Pas ici, non. Je ne voulais pas que ce soit anecdotique. Ces paysages sont beaucoup plus génériques. D’autant plus que ces paysages n’existent plus en tant que tels ; ils sont réinventés, comme si je n’avais plus besoin du réel. Ceux-ci aussi, réalisés pour l’exposition, sont en partie réinventés. J’ai repris des motifs anciens. Ce sont des paysages vus du train mais il n’est pas important de savoir si c’est à Nantes, à Paris. Ici, c’est à Partir de New Haven, là à partir de la gare de Lyon. À partir de . Le principe est toujours le même : brouiller la surface, la mettre en danger. Je joue avec la matière.

On parle de votre travail. Votre pensée elle aussi fonctionne en construisant/ déconstruisant à la recherche d’un équilibre ?

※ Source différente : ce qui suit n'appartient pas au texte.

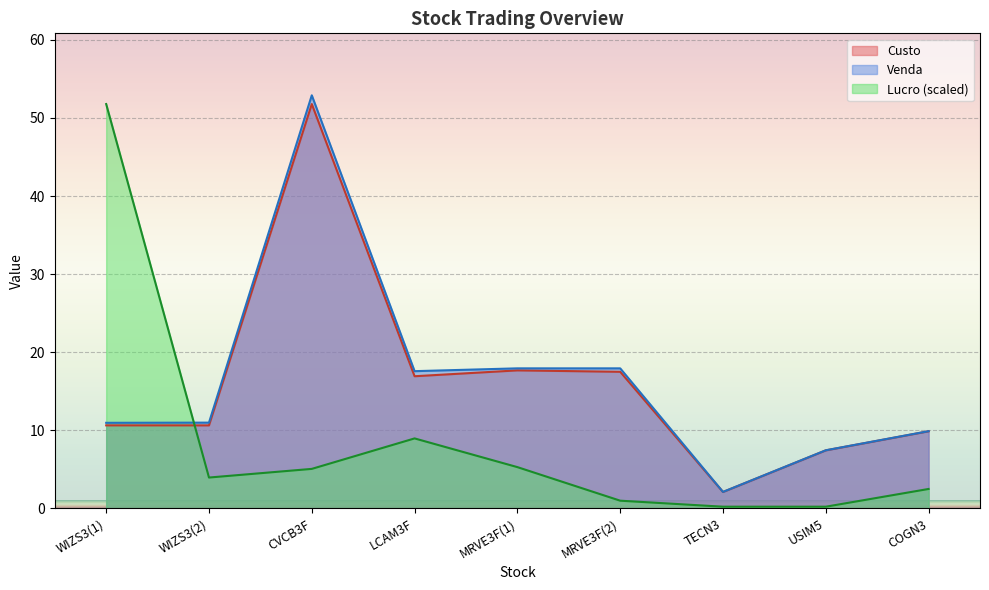

How many values in the Lucro series exceed 3?

5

Ma pensée s’exprime dans ma peinture et mes gestes. Quand je peins, j’écris.

Babel

Pourquoi représentez-vous la Tour de Babel ?

J’ai réalisé quinze à vingt tableaux sur ce thème, dont l’un est aux archives départementales de l’Isère. Il fait huit mètres de haut sur quatre. L’idée est venue alors que je construisais des immeubles à Tel-Aviv, vers 2010 / 2011. Comme je filmais ces immeubles, j’ai réalisé que la caméra les dématérialisait . Il se passait un truc bizarre, comme si les immeubles se dématérialisaient ou explosaient dans l’espace. Ils devenaient des tours et j’ai pensé, bien sûr, à la Tour de Babel, à Brueghel. Au mythe de ces hommes qui veulent créer une tour qui s’effondre car ils ne se comprennent plus.

De Cognée à Borges

Tiré de «  La Bibliothèque de Babel », de Jorge Luis Borges. « L’univers ( que d’autres appellent la Bibliothèque) se compose d’un nombre indéfini, et peut-être infini de galeries hexagonales…La certitude que tout est écrit nous annule ou fait de nous des fantômes…S’il y avait un voyageur éternel pour la[la bibliothèque]traverser dans un sens quelconque, les siècles finiraient par lui apprendre que les mêmes volumes se répètent toujours dans le même désordre qui, répété, deviendrait un ordre : l’Ordre… » L’écriture picturale, l’ordre et le désordre, la différence dans la répétition, l’émergence et la disparition : nous y sommes.